The Brave New World of network monopolies

Let’s pretend the company that provides the land line telephone service to your home institutes a new policy.   That company also owns an airline called PhoneCo Airlines.  So from now on, every time you try to call Southwest or American Airlines, your call will be rerouted to PhoneCo.

Unthinkable! you’d say.  Beyond unthinkable!  A phone company is a regulated monopoly, granted the privilege by government of no competition and assured profit.   Their mandate is to provide the infrastructure and, for a regulated price, allow you to use it.  Yet this regulated monopoly has acquired a business in what used to be the free market, and it is using its monopoly advantage against its competitors.

Welcome to the next big thing on the Internet.  Almost all homes and businesses access the Internet through either a phone line or a cable line, both regulated monopoly franchises granted by local government.

In this Brave New World, some providers, who also own other media companies, reportedly are planning to use their monopoly advantage to limit your access to what flows over their lines.  News reports say that some providers are planning to restrict or impose fees on customers’ access to competing services, such as Netflix and Skype, or allow preference such as faster transmission times for commercial web sites that pay extra.

Am I missing something?  I see no difference between that and a phone company deciding whom you can call on the phone.

In this upside-down logic, those who argue for a “free and unregulated” Internet are the business interests that want it unregulated for themselves so they can limit their customers.   The opposite viewpoint, known as “net neutrality,” is championed by interest groups that see regulation as the only way to assure that the Internet is not stifled by these monopolistic practices.

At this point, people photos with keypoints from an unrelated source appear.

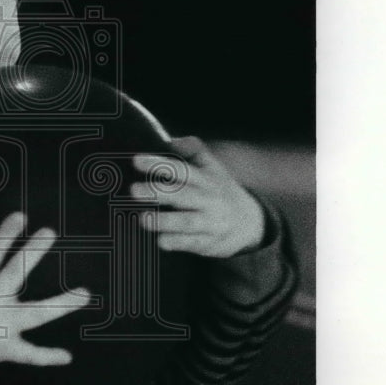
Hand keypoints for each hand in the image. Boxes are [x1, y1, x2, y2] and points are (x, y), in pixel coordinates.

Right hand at [0, 212, 89, 377]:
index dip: (5, 236)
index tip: (21, 216)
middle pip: (15, 275)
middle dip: (32, 254)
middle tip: (50, 232)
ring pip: (35, 315)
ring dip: (60, 305)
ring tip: (86, 294)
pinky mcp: (2, 349)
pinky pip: (27, 354)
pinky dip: (46, 357)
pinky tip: (67, 356)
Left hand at [131, 136, 265, 257]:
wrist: (251, 223)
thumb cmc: (220, 191)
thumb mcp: (213, 167)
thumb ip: (194, 150)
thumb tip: (171, 140)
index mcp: (206, 179)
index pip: (181, 169)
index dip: (158, 164)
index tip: (136, 160)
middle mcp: (208, 199)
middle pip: (183, 194)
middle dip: (158, 192)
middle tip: (134, 190)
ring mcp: (210, 222)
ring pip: (187, 221)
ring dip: (165, 221)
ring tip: (143, 219)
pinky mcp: (208, 242)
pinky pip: (192, 243)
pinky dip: (177, 243)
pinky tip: (161, 242)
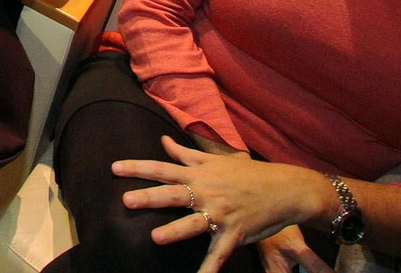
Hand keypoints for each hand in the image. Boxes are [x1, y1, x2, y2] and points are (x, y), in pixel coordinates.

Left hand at [114, 136, 334, 271]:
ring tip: (156, 238)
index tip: (115, 168)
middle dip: (149, 197)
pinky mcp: (234, 233)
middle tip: (126, 200)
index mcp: (199, 174)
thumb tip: (163, 141)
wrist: (285, 189)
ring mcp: (220, 214)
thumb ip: (186, 153)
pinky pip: (219, 254)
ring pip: (194, 224)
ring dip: (176, 231)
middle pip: (173, 194)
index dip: (138, 168)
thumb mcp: (215, 160)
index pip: (163, 168)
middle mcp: (206, 193)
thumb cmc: (248, 174)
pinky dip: (210, 269)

Regulated monopolies, with all their special privileges, have expanded into competitive industries, while singing hymns to the free market, and nobody is stopping them.  I don’t get it.

In the vigorous national debate on this subject, I have not seen anyone raise the issue of this unholy coupling of monopolies and markets.  So I’m saying it here.

Recently the Federal Communications Commission enacted a rule, described by some as disappointingly weak but opposed by a majority in Congress.  The House of Representatives passed a resolution “disapproving” of the rule, whatever that means.   This issue will continue to be divided mostly along party lines.

So here’s an alternative. Franchises are granted by cities.  Your city probably has an ordinance, and maybe a franchise review board composed of a few unappreciated civic volunteers. Your city can “just say no” to Internet tyranny.

That’s not necessarily simple.  The regulation is largely governed by the federal Telecommunications Act.   Cities’ only choices might be to accept the whoe package or revoke the franchise, and then you lose not just your Internet provider but also your cable or phone.  Cities could provide free wireless access to everybody, but in the current fiscal climate that’s a pipe dream.

But cities and towns can act together.  Local governments acting in concert,  through such organizations such as the New Mexico Municipal League, can be a powerhouse and demand freedom of access through the franchise agreement.

So while Congress remains paralyzed, local governments acting together may provide an alternate route to getting things done.  There are well-established approaches for state and local governments to act cooperatively, such as uniform laws and interstate compacts drafted collectively and adopted separately by every state.

This is a bigger subject and can be a bigger vision than just the Internet issue.  At least until General Electric buys the electric cooperatives.